Provided passage -

General Growth Properties GGWPQ
GGP filed for liquidity, not insolvency; with assets materially exceeding liabilities, a seven-year debt extension would deliver 10x–25x upside on equity trading at $1.19.
Thesis
Pershing Square argues General Growth Properties — the second-largest U.S. mall REIT with 200+ regional malls including trophy assets like Ala Moana and Fashion Show — filed Chapter 11 because of a capital-markets liquidity shock, not because it was insolvent. Like U-Haul parent Amerco and Alexander's before it, GGP generates positive cash flow, owns high-quality assets worth materially more than its ~$28bn of liabilities, and has an insider-aligned shareholder advocate (Pershing itself). A consensual seven-year extension of secured and unsecured debt at current rates would let operating cash flow deleverage the balance sheet and repay creditors in full while preserving equity. Summing GGP REIT ($9–$22/sh), GGMI ($1–$2/sh), MPC ($0.27–$6.72/sh) plus hidden asset value (Las Vegas land, Victoria Ward, non-recourse mortgages) yields $10.40–$30.08 per share versus a $1.19 stock price — implying 774%–2428% upside.
SCQA
GGP is the second-largest U.S. mall REIT with 200+ regional malls, a diverse 24,000-tenant base, 82% fixed-rate debt, and long-dated leases producing highly stable NOI through the cycle.
A 2008–09 capital-markets freeze made GGP unable to refinance maturing debt and forced a Chapter 11 filing despite positive operating cash flow and assets worth materially more than liabilities.
Extend GGP's secured and unsecured debt seven years at current rates, repay creditors in full from operating cash flow, and preserve equity value for existing shareholders.
Sum-of-parts fair value is $10.40 to $30.08 per share versus $1.19 today, implying 774% to 2428% upside if the restructuring preserves equity.
The three reasons
- 1
GGP's assets materially exceed liabilities — this is a liquidity bankruptcy, not insolvency
- 2
Simon's 8.4% cap rate implies GGP REIT alone is worth $9–$22/share vs. $1.19 market price
- 3
Solvent-debtor precedent (Amerco +456%, Alexander's +358%) shows equity can appreciate dramatically in Chapter 11
Primary demands
- Extend all secured and unsecured debt maturities by seven years at existing interest rates to enable deleveraging via operating cash flow
- Preserve equity value through a 'fair and equitable' reorganization plan consistent with Bankruptcy Code §1129
- Avoid fire-sale liquidation that would destroy the GGP franchise and depress broader REIT real estate values
- Suspend cash dividend through year-end 2009, then 10% cash / 90% stock to accelerate balance-sheet repair
KPIs cited
Pattern membership
Precedents cited
- Amerco / U-Haul bankruptcy (2003–04, stock +456%)

Data section -

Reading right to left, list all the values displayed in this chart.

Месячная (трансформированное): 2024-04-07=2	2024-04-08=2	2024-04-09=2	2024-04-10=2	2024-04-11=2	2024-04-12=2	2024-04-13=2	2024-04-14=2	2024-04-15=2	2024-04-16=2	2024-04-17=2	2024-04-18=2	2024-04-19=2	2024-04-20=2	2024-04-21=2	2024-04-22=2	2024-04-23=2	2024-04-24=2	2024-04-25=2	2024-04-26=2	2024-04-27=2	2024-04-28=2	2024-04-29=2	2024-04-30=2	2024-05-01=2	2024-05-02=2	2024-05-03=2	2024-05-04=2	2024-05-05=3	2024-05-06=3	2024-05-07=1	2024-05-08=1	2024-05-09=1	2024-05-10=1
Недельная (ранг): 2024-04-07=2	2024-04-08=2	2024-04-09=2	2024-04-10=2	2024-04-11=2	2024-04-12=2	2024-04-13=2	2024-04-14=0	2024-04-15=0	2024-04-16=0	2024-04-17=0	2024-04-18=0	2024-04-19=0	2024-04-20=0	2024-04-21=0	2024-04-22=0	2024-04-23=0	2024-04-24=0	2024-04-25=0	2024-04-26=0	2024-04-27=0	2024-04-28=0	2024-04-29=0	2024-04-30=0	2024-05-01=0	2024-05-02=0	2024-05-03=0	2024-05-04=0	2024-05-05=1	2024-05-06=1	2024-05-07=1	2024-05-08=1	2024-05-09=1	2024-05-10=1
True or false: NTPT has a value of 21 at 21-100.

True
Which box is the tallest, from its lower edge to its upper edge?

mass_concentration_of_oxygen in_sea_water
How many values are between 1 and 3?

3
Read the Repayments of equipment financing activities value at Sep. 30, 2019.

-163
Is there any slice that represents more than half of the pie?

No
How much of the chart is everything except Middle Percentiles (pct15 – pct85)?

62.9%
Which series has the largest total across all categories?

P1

Task goal - In the General Growth Properties text, by how many years should GGP's secured and unsecured debt be extended? The records are separate from the General Growth Properties text and unrelated to it.

Expected output - Seven years.